> [Task to carry out] Transcribe, exactly and in full, every record shown below, while omitting its images.

> [Records shown]
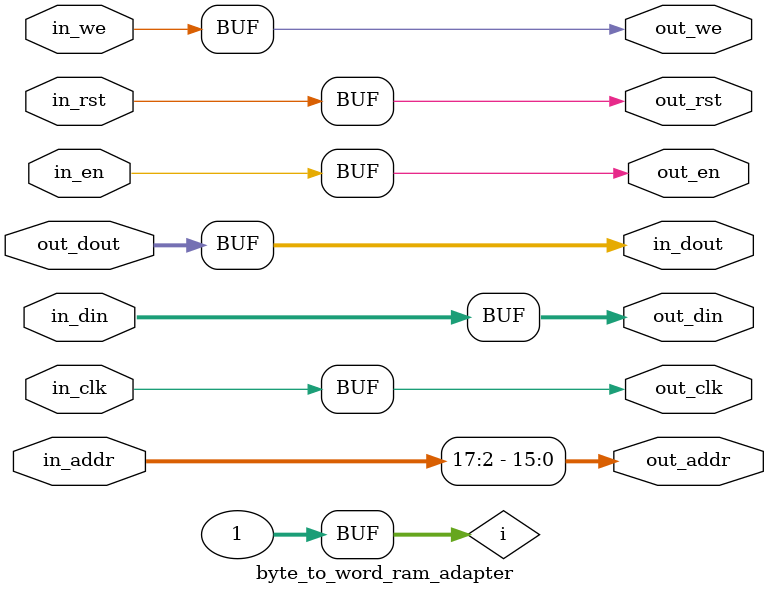
<source format=v>
`timescale 1ns / 1ps


module byte_to_word_ram_adapter #(parameter WE_SIZE = 1,
                                  parameter BRAM_WIDTH = 32,
                                  parameter BRAM_DEPTH = 65536)
(
(* X_INTERFACE_INFO = "xilinx.com:interface:bram:1.0 IN EN" *)
  // Uncomment the following to set interface specific parameter on the bus interface.
  //  (* X_INTERFACE_PARAMETER = "MASTER_TYPE <value>,MEM_ECC <value>,MEM_WIDTH <value>,MEM_SIZE <value>,READ_WRITE_MODE <value>" *)
  //(* X_INTERFACE_PARAMETER = "MASTER_TYPE BRAM_CTRL" *)
  input in_en, // Chip Enable Signal (optional)
  (* X_INTERFACE_INFO = "xilinx.com:interface:bram:1.0 IN DOUT" *)
  output [BRAM_WIDTH-1:0] in_dout, // Data Out Bus (optional)
  (* X_INTERFACE_INFO = "xilinx.com:interface:bram:1.0 IN DIN" *)
  input [BRAM_WIDTH-1:0] in_din, // Data In Bus (optional)
  (* X_INTERFACE_INFO = "xilinx.com:interface:bram:1.0 IN WE" *)
  input [WE_SIZE-1:0] in_we, // Byte Enables (optional)
  (* X_INTERFACE_INFO = "xilinx.com:interface:bram:1.0 IN ADDR" *)
  input [$clog2(BRAM_DEPTH)+1:0] in_addr, // Address Signal (required)
  (* X_INTERFACE_INFO = "xilinx.com:interface:bram:1.0 IN CLK" *)
  input in_clk, // Clock Signal (required)
  (* X_INTERFACE_INFO = "xilinx.com:interface:bram:1.0 IN RST" *)
  input in_rst, // Reset Signal (required)

  (* X_INTERFACE_INFO = "xilinx.com:interface:bram:1.0 OUT EN" *)
  // Uncomment the following to set interface specific parameter on the bus interface.
  //  (* X_INTERFACE_PARAMETER = "MASTER_TYPE <value>,MEM_ECC <value>,MEM_WIDTH <value>,MEM_SIZE <value>,READ_WRITE_MODE <value>" *)
  //(* X_INTERFACE_PARAMETER = "MASTER_TYPE BRAM_CTRL" *)
  output out_en, // Chip Enable Signal (optional)
  (* X_INTERFACE_INFO = "xilinx.com:interface:bram:1.0 OUT DOUT" *)
  input [BRAM_WIDTH-1:0] out_dout, // Data Out Bus (optional)
  (* X_INTERFACE_INFO = "xilinx.com:interface:bram:1.0 OUT DIN" *)
  output [BRAM_WIDTH-1:0] out_din, // Data In Bus (optional)
  (* X_INTERFACE_INFO = "xilinx.com:interface:bram:1.0 OUT WE" *)
  output reg [0:0] out_we, // Byte Enables (optional)
  (* X_INTERFACE_INFO = "xilinx.com:interface:bram:1.0 OUT ADDR" *)
  output [$clog2(BRAM_DEPTH)-1:0] out_addr, // Address Signal (required)
  (* X_INTERFACE_INFO = "xilinx.com:interface:bram:1.0 OUT CLK" *)
  output out_clk, // Clock Signal (required)
  (* X_INTERFACE_INFO = "xilinx.com:interface:bram:1.0 OUT RST" *)
  output out_rst // Reset Signal (required)
    );
    
    assign out_en = in_en;
    assign in_dout = out_dout;
    assign out_din = in_din;
    //out_we will be special
   
    integer i;
    always @(in_we)
    begin
        out_we = 1'b0;
        for (i=0;i<WE_SIZE;i=i+1)
        begin
            out_we = out_we || in_we[i];
        end
    end
    
    assign out_addr = in_addr [$clog2(BRAM_DEPTH)+1:2];
    assign out_clk = in_clk;
    assign out_rst = in_rst;
endmodule

</source>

> [Solution for this problem]
<source format=v>
`timescale 1ns / 1ps


module byte_to_word_ram_adapter #(parameter WE_SIZE = 1,
                                  parameter BRAM_WIDTH = 32,
                                  parameter BRAM_DEPTH = 65536)
(
(* X_INTERFACE_INFO = "xilinx.com:interface:bram:1.0 IN EN" *)
  // Uncomment the following to set interface specific parameter on the bus interface.
  //  (* X_INTERFACE_PARAMETER = "MASTER_TYPE <value>,MEM_ECC <value>,MEM_WIDTH <value>,MEM_SIZE <value>,READ_WRITE_MODE <value>" *)
  //(* X_INTERFACE_PARAMETER = "MASTER_TYPE BRAM_CTRL" *)
  input in_en, // Chip Enable Signal (optional)
  (* X_INTERFACE_INFO = "xilinx.com:interface:bram:1.0 IN DOUT" *)
  output [BRAM_WIDTH-1:0] in_dout, // Data Out Bus (optional)
  (* X_INTERFACE_INFO = "xilinx.com:interface:bram:1.0 IN DIN" *)
  input [BRAM_WIDTH-1:0] in_din, // Data In Bus (optional)
  (* X_INTERFACE_INFO = "xilinx.com:interface:bram:1.0 IN WE" *)
  input [WE_SIZE-1:0] in_we, // Byte Enables (optional)
  (* X_INTERFACE_INFO = "xilinx.com:interface:bram:1.0 IN ADDR" *)
  input [$clog2(BRAM_DEPTH)+1:0] in_addr, // Address Signal (required)
  (* X_INTERFACE_INFO = "xilinx.com:interface:bram:1.0 IN CLK" *)
  input in_clk, // Clock Signal (required)
  (* X_INTERFACE_INFO = "xilinx.com:interface:bram:1.0 IN RST" *)
  input in_rst, // Reset Signal (required)

  (* X_INTERFACE_INFO = "xilinx.com:interface:bram:1.0 OUT EN" *)
  // Uncomment the following to set interface specific parameter on the bus interface.
  //  (* X_INTERFACE_PARAMETER = "MASTER_TYPE <value>,MEM_ECC <value>,MEM_WIDTH <value>,MEM_SIZE <value>,READ_WRITE_MODE <value>" *)
  //(* X_INTERFACE_PARAMETER = "MASTER_TYPE BRAM_CTRL" *)
  output out_en, // Chip Enable Signal (optional)
  (* X_INTERFACE_INFO = "xilinx.com:interface:bram:1.0 OUT DOUT" *)
  input [BRAM_WIDTH-1:0] out_dout, // Data Out Bus (optional)
  (* X_INTERFACE_INFO = "xilinx.com:interface:bram:1.0 OUT DIN" *)
  output [BRAM_WIDTH-1:0] out_din, // Data In Bus (optional)
  (* X_INTERFACE_INFO = "xilinx.com:interface:bram:1.0 OUT WE" *)
  output reg [0:0] out_we, // Byte Enables (optional)
  (* X_INTERFACE_INFO = "xilinx.com:interface:bram:1.0 OUT ADDR" *)
  output [$clog2(BRAM_DEPTH)-1:0] out_addr, // Address Signal (required)
  (* X_INTERFACE_INFO = "xilinx.com:interface:bram:1.0 OUT CLK" *)
  output out_clk, // Clock Signal (required)
  (* X_INTERFACE_INFO = "xilinx.com:interface:bram:1.0 OUT RST" *)
  output out_rst // Reset Signal (required)
    );
    
    assign out_en = in_en;
    assign in_dout = out_dout;
    assign out_din = in_din;
    //out_we will be special
   
    integer i;
    always @(in_we)
    begin
        out_we = 1'b0;
        for (i=0;i<WE_SIZE;i=i+1)
        begin
            out_we = out_we || in_we[i];
        end
    end
    
    assign out_addr = in_addr [$clog2(BRAM_DEPTH)+1:2];
    assign out_clk = in_clk;
    assign out_rst = in_rst;
endmodule

</source>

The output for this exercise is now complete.